[Records]
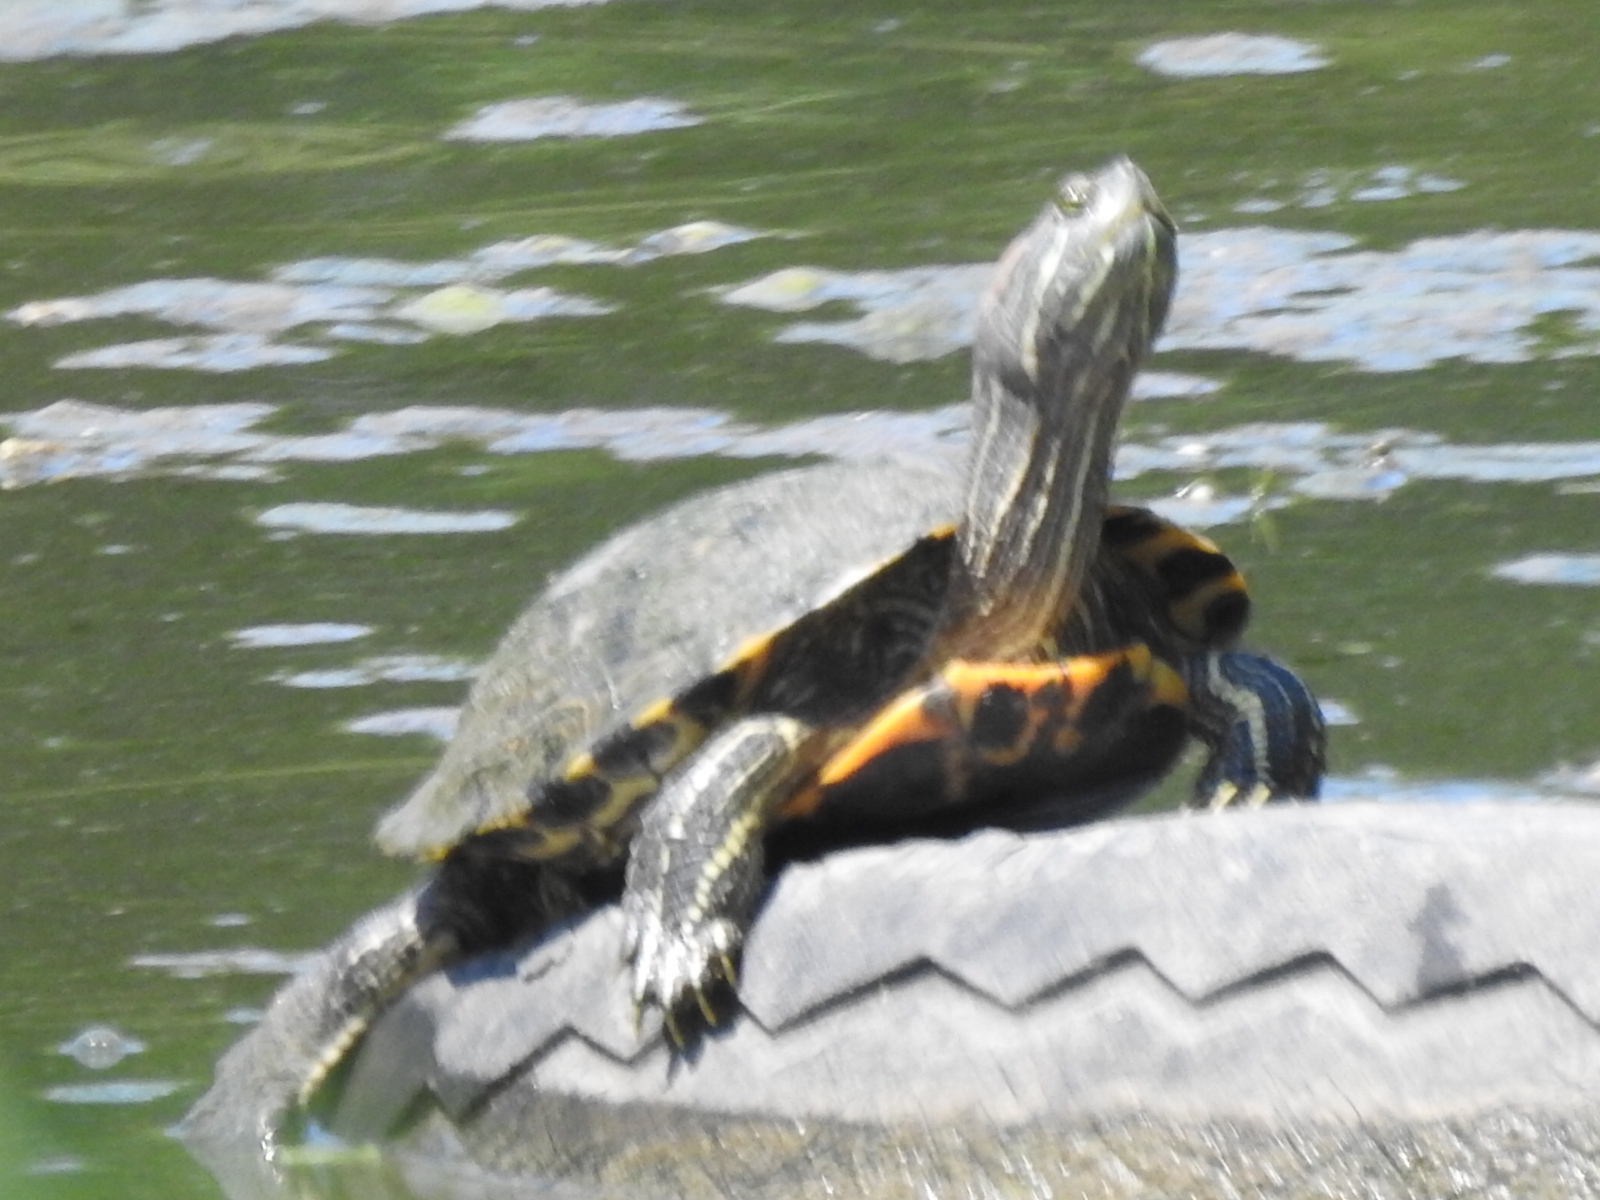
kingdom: Animalia
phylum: Chordata
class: Testudines
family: Emydidae
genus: Trachemys
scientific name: Trachemys scripta
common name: Slider
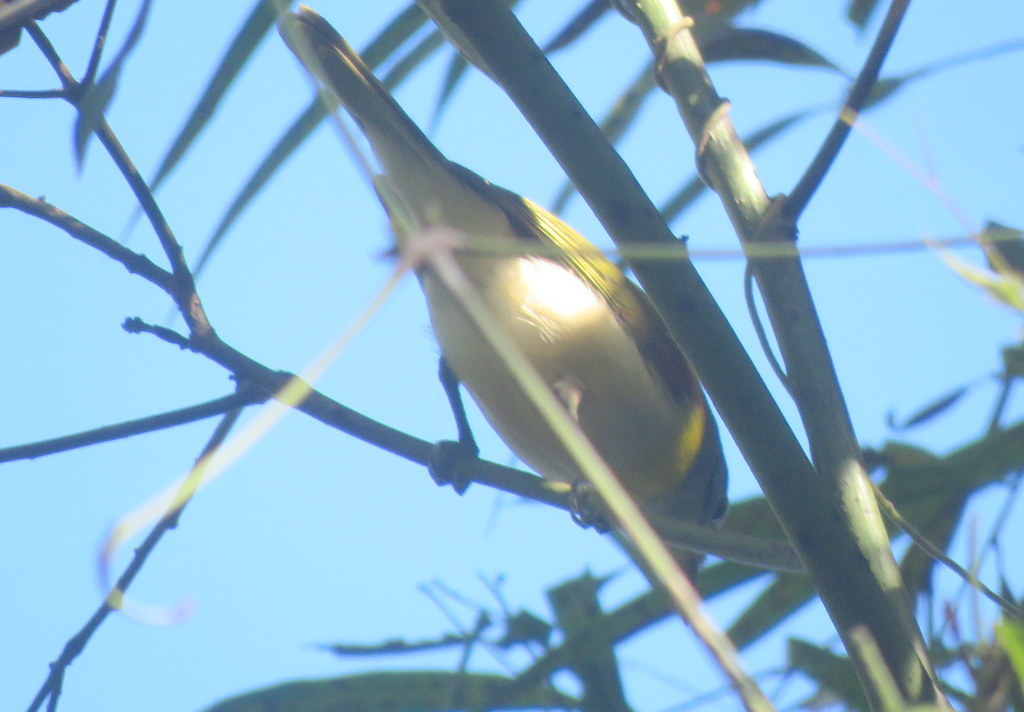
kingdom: Animalia
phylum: Chordata
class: Aves
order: Passeriformes
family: Cotingidae
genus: Pachyramphus
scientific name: Pachyramphus viridis
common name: Green-backed becard
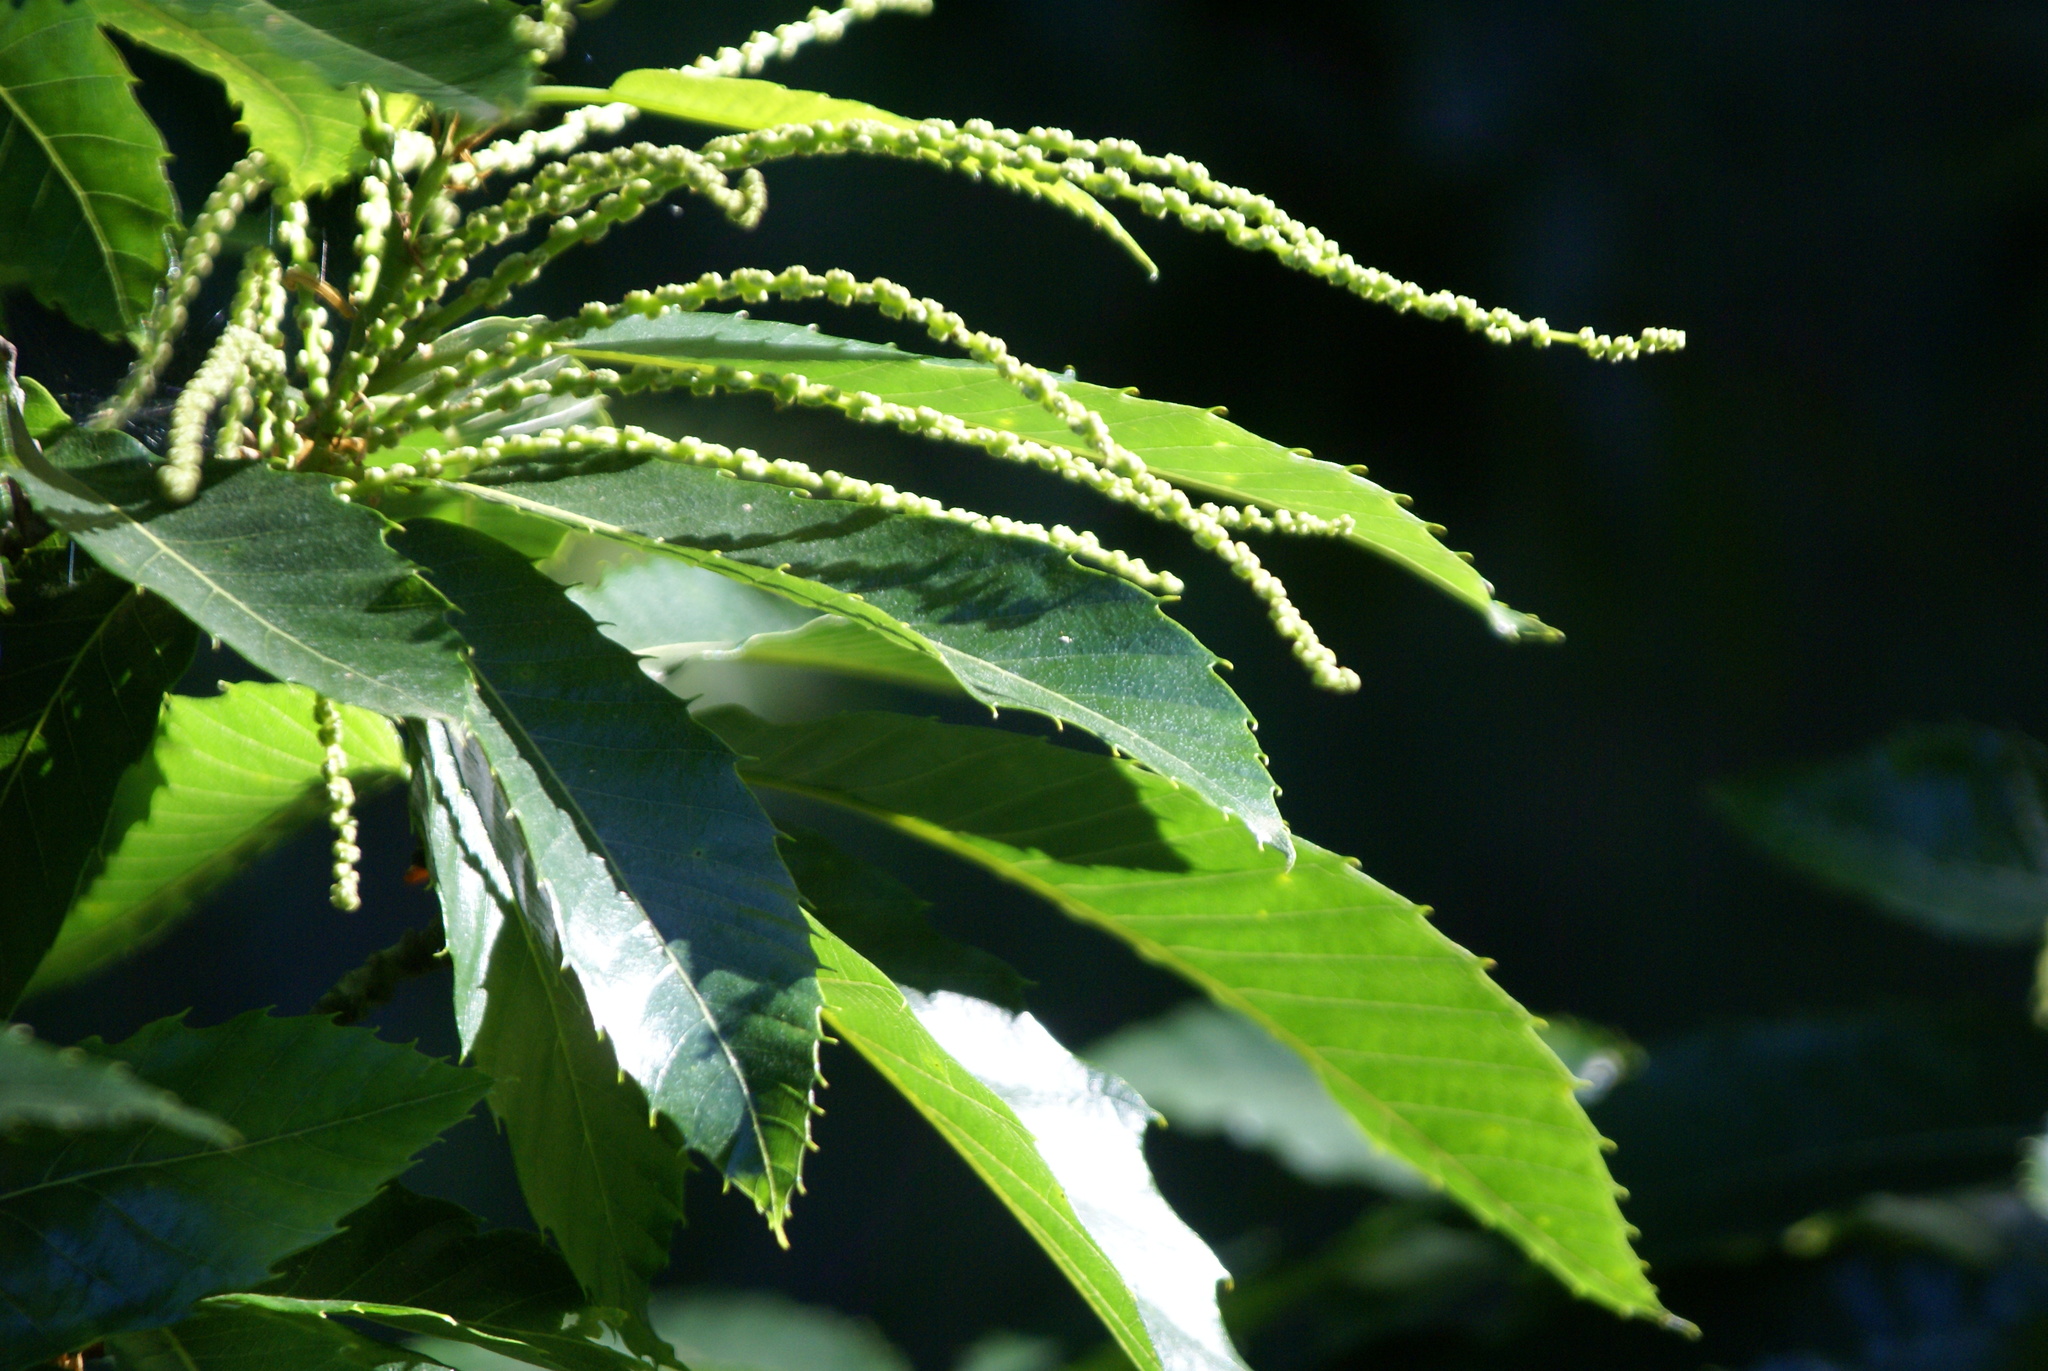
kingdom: Plantae
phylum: Tracheophyta
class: Magnoliopsida
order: Fagales
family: Fagaceae
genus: Castanea
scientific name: Castanea sativa
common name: Sweet chestnut
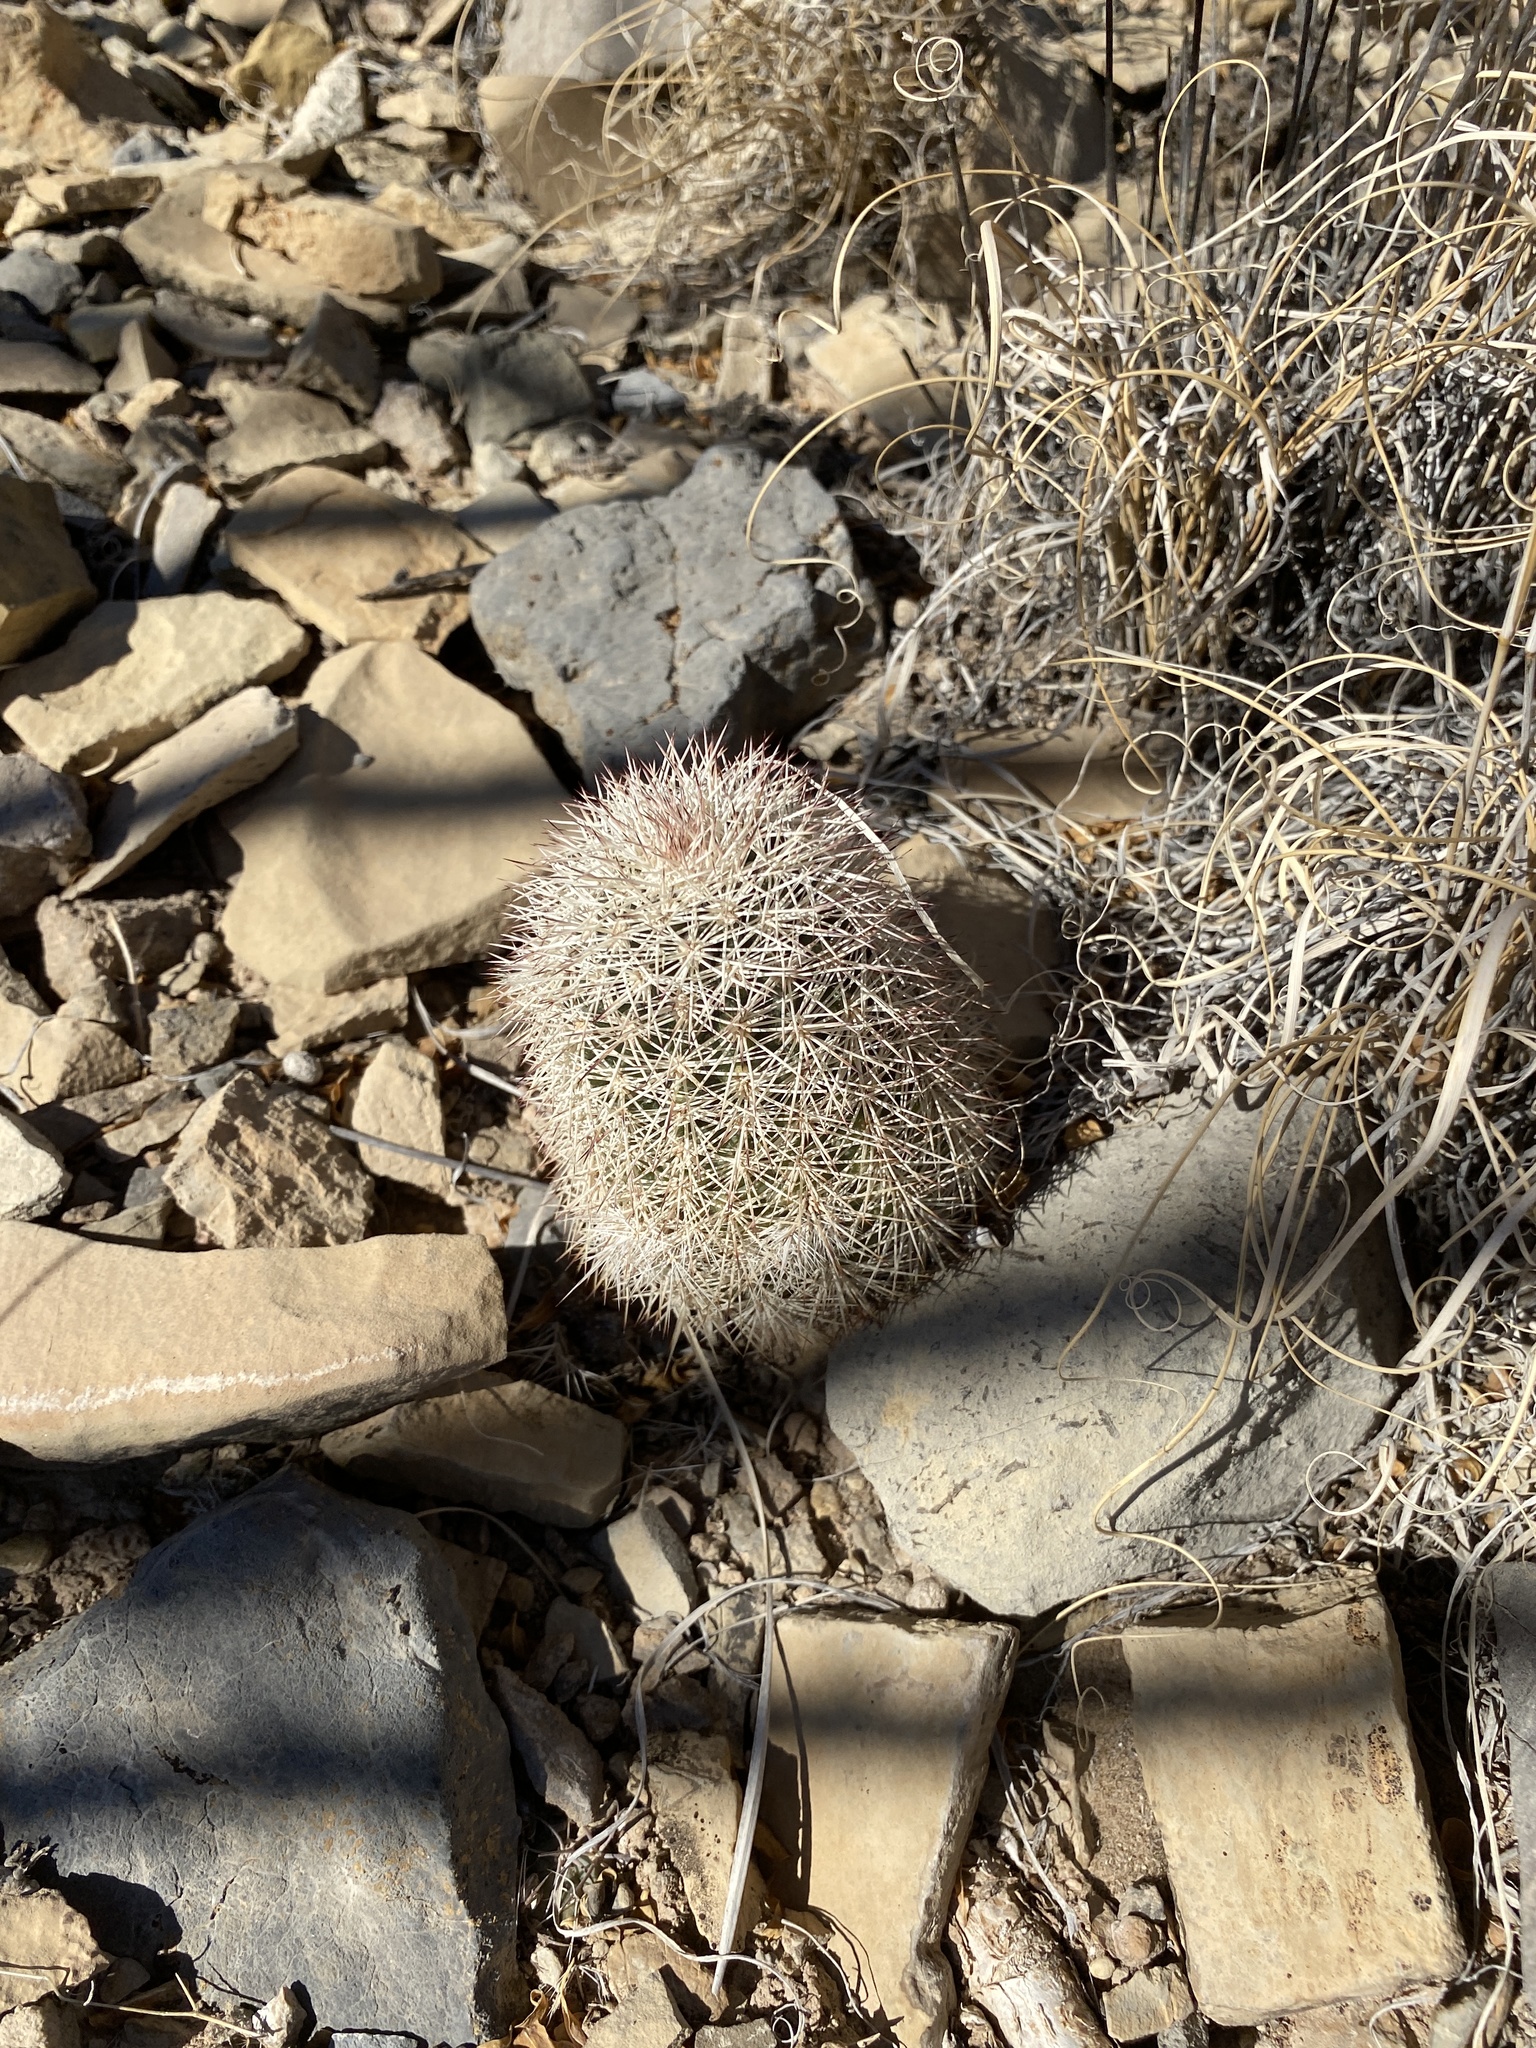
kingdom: Plantae
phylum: Tracheophyta
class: Magnoliopsida
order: Caryophyllales
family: Cactaceae
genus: Echinocereus
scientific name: Echinocereus dasyacanthus
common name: Spiny hedgehog cactus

OBJECTIVE: In every one of the lines above, change "common name" to "vernacular name" and keep everything else the same. Omit the pictures from your answer.

ANSWER TO THE TASK:
kingdom: Animalia
phylum: Chordata
class: Testudines
family: Emydidae
genus: Trachemys
scientific name: Trachemys scripta
vernacular name: Slider
kingdom: Animalia
phylum: Chordata
class: Aves
order: Passeriformes
family: Cotingidae
genus: Pachyramphus
scientific name: Pachyramphus viridis
vernacular name: Green-backed becard
kingdom: Plantae
phylum: Tracheophyta
class: Magnoliopsida
order: Fagales
family: Fagaceae
genus: Castanea
scientific name: Castanea sativa
vernacular name: Sweet chestnut
kingdom: Plantae
phylum: Tracheophyta
class: Magnoliopsida
order: Caryophyllales
family: Cactaceae
genus: Echinocereus
scientific name: Echinocereus dasyacanthus
vernacular name: Spiny hedgehog cactus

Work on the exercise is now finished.